Structure and function of ubiquitin: evidence for differential interactions of arginine-74 with the activating enzyme and the proteases of ATP-dependent proteolysis

Abstract

Ubiquitin was modified with the anionic, arginine-specific reagent 4-(oxoacetyl)phenoxyacetic acid in order to study the relationship between structure and function of the molecule. Four different derivatives (A, B, C, and D) were purified from the reaction mixture by anion-exchange high-performance liquid chromatography and subjected to tryptic peptide mapping to determine the location of the modification(s). These derivatives were stable throughout the procedures required for purification, tryptic hydrolysis, and peptide mapping. Derivative A was modified at arginine-42, derivative B at arginine-72, derivative C at arginines-42 and -72, and derivative D at arginine-74. Modification of ubiquitin with 14C-labeled 4-(oxoacetyl)phenoxyacetic acid indicated that the reagent formed a stable; 1:1 complex with arginine residues of the protein.
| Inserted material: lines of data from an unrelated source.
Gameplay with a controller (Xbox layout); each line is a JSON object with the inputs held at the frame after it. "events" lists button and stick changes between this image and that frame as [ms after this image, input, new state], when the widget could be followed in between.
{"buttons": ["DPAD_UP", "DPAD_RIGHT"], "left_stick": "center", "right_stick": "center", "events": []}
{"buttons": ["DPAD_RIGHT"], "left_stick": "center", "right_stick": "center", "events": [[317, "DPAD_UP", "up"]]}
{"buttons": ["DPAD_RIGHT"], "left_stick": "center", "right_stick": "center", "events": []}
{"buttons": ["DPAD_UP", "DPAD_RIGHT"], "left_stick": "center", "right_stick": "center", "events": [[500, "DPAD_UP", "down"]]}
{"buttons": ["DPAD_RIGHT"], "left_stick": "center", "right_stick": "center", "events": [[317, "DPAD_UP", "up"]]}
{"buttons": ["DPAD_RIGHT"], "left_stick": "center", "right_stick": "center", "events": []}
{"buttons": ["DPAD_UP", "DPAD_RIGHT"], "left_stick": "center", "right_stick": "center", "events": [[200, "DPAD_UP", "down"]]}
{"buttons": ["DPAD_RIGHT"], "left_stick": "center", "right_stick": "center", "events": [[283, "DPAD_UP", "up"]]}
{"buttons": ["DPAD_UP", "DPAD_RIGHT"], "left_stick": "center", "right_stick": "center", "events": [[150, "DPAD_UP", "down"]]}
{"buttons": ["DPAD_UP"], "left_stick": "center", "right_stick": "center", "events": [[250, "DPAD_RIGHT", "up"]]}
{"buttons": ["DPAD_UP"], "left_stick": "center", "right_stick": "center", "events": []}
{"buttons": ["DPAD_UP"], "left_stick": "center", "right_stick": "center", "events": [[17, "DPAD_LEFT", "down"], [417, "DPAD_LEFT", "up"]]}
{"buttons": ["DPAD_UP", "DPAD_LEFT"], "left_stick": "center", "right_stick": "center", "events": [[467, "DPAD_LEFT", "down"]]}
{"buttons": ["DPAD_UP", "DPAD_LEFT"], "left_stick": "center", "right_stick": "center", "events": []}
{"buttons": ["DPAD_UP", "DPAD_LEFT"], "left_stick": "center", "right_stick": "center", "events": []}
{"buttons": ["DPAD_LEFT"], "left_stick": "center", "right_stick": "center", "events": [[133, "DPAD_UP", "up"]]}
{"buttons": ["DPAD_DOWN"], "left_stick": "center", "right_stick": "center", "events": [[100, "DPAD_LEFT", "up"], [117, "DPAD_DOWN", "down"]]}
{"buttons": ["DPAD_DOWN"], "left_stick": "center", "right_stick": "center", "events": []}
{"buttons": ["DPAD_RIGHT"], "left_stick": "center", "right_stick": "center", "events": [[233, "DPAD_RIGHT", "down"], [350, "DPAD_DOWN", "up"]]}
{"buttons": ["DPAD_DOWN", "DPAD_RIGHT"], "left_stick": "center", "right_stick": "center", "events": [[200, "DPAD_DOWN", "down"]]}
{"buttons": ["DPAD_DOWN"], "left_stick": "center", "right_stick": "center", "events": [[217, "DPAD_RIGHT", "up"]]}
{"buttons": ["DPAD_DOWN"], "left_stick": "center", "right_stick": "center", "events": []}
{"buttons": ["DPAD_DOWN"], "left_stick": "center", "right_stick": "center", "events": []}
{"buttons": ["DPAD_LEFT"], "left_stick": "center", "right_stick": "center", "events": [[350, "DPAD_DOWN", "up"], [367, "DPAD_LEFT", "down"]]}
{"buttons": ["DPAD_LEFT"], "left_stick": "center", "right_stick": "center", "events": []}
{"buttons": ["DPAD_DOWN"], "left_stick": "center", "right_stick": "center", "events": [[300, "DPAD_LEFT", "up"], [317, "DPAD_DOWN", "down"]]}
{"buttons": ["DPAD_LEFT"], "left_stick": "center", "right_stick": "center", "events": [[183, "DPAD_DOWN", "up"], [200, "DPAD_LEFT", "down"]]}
Native ubiquitin and each of the four derivatives were tested for their ability to stimulate 32P exchange beteen ATP and pyrophosphate, a reaction catalyzed by enzyme 1 of the ubiquitin-dependent proteolytic pathway. A and C were capable of promoting this exchange at a rate only 15% that of native ubiquitin, B stimulated the exchange to 25%, and D stimulated exchange to 60% of the native level. None of the derivatives was capable of promoting a significant level of ubiquitin-dependent proteolysis. D was capable of forming conjugates with exogenous and endogenous proteins to an extent very similar to that of native ubiquitin, suggesting that its inability to stimulate ubiquitin-dependent proteolysis was due to a defect in a step beyond that of conjugate formation. These results indicate that in this system, the integrity of arginines-42, -72, and -74 is essential for full function of ubiquitin and suggest that the ubiquitin activating enzyme (E1) and the protease(s) of the system recognize different regions or conformations of ubiquitin.